Post health check here.

[House Of Cards]

Good day,

So I'm upgraded and fixed all the plugins up to 25.7.11_9.  Right now, I seem to be back to where I was.  I haven't tried the 26.1 update yet.  I want to sit on this a week and make sure everything is working right first.  Here is my health check.

Code Select Expand

***GOT REQUEST TO AUDIT HEALTH***
Currently running OPNsense 25.7.11_9 (amd64) at Fri Mar 27 19:00:24 EDT 2026
>>> Root file system: zroot/ROOT/default
>>> Check installed kernel version
Version 25.7.11 is correct.
>>> Check for missing or altered kernel files
No problems detected.
>>> Check installed base version
Version 25.7.11 is correct.
>>> Check for missing or altered base files
No problems detected.
>>> Check installed repositories
OPNsense (Priority: 11)
mimugmail (Priority: 5)
>>> Check installed plugins
os-homeassistant-maxit 1.0
os-theme-advanced 1.1
os-theme-cicada 1.40
os-theme-rebellion 1.9.4
os-theme-solarized-community 0.4_1
os-theme-tukan 1.30
os-theme-vicuna 1.50
os-tor 1.10
>>> Check locked packages
No locks found.
>>> Check for missing package dependencies
Checking all packages: .......... done
>>> Check for missing or altered package files
Checking all packages: .......... done
>>> Check for core packages consistency
Core package "opnsense" at 25.7.11_9 has 68 dependencies to check.
Checking packages: ..................................................................... done
***DONE***

[Netlearn]

Snapshots must be made by the user, they are not automatic. Fairly easy to use and a real lifesaver when things go wrong.

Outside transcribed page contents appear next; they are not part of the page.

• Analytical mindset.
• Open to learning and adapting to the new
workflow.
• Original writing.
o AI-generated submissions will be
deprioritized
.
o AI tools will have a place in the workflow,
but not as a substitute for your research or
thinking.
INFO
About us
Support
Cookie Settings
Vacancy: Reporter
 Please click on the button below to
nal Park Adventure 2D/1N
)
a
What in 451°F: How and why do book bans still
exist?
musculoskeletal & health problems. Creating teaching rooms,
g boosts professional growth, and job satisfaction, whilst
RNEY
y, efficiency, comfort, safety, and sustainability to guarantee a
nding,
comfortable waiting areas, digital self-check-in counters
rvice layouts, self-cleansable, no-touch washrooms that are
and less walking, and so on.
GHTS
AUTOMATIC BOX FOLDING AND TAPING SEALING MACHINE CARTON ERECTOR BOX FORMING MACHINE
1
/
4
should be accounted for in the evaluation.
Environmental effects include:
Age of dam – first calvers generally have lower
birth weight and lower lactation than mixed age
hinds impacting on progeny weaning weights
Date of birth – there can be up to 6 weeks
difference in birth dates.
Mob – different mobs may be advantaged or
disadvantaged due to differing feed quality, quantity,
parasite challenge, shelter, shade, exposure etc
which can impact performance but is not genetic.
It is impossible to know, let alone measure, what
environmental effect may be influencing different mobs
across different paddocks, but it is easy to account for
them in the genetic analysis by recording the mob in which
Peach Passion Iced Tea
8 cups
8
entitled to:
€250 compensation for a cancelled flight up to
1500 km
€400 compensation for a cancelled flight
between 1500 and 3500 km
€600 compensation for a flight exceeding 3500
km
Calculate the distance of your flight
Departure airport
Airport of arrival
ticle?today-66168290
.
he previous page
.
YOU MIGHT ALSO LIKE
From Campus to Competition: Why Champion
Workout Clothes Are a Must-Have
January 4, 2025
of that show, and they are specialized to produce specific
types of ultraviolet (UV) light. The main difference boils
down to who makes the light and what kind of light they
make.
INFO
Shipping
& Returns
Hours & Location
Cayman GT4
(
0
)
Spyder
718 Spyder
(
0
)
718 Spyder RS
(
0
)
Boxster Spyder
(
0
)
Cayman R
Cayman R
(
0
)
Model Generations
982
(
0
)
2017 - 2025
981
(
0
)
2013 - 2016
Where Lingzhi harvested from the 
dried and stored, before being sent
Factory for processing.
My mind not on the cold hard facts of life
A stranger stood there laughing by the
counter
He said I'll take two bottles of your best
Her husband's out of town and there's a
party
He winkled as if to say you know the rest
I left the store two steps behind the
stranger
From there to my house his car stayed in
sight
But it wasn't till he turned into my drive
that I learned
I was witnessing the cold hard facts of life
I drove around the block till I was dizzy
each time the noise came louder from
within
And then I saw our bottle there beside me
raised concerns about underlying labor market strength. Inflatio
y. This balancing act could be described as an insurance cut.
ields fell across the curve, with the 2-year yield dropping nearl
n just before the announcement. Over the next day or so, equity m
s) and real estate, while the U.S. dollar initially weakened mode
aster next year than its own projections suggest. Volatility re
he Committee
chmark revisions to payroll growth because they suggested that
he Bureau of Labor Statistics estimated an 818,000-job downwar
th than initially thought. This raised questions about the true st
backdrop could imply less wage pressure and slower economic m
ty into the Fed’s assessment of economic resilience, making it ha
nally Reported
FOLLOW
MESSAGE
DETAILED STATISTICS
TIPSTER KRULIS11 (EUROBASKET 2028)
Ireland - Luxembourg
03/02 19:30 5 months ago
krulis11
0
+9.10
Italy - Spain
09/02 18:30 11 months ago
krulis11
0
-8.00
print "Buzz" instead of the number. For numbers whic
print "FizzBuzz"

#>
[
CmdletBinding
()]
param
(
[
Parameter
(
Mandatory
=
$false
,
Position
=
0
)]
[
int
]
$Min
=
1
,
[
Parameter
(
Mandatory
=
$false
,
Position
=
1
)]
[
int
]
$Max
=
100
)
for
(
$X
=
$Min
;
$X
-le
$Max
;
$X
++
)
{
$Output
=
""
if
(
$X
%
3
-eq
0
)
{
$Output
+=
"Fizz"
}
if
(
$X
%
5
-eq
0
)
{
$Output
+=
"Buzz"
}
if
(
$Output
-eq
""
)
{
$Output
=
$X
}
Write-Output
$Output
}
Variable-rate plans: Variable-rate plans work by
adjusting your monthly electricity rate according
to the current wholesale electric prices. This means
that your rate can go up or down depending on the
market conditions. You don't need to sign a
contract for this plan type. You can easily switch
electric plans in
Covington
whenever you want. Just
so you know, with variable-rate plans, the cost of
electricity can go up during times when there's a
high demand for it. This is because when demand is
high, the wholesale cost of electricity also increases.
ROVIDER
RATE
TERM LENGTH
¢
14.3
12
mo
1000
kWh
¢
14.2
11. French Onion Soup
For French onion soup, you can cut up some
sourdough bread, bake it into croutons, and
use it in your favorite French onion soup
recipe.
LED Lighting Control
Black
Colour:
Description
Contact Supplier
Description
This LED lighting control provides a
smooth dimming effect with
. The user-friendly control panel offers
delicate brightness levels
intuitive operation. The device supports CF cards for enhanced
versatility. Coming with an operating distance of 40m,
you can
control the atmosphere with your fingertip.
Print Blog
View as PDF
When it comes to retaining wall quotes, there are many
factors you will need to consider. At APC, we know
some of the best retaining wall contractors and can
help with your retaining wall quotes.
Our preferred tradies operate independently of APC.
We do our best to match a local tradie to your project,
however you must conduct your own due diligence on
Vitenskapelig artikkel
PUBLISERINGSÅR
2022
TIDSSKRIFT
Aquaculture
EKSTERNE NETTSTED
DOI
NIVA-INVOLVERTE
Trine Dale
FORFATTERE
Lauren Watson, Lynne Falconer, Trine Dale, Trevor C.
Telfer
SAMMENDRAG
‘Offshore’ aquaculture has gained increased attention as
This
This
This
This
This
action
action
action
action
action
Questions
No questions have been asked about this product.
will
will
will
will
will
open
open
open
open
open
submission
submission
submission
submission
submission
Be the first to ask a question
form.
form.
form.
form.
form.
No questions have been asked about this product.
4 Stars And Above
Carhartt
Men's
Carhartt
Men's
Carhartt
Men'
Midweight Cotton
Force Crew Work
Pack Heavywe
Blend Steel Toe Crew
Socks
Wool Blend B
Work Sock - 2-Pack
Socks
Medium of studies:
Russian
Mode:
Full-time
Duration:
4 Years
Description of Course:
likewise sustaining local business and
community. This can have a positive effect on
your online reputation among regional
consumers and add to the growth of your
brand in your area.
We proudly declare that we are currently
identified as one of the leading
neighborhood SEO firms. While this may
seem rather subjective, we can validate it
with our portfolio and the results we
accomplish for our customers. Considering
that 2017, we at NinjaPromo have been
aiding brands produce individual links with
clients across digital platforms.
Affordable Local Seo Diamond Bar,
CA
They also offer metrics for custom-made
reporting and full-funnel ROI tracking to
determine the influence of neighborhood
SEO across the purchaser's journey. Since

As long as 25.7.11_9 is running fine, hardware issues are unlikely. Nevertheless, if your system has some time, as it appears to be, I would test memory and storage (either hdd or ssd), just to rule that out.

There are mentions to Python 3.13 in this post. OPNsense has this package already upgraded in newer 26.x versions, and it seems that it's still pending in mimugmail repo. I don`t know if that could be an issue, but it seems relevant to me: os-homeassistant-maxit working with an older version than installed when you reach OPNsense 26.x with the newest Python version installed could break things.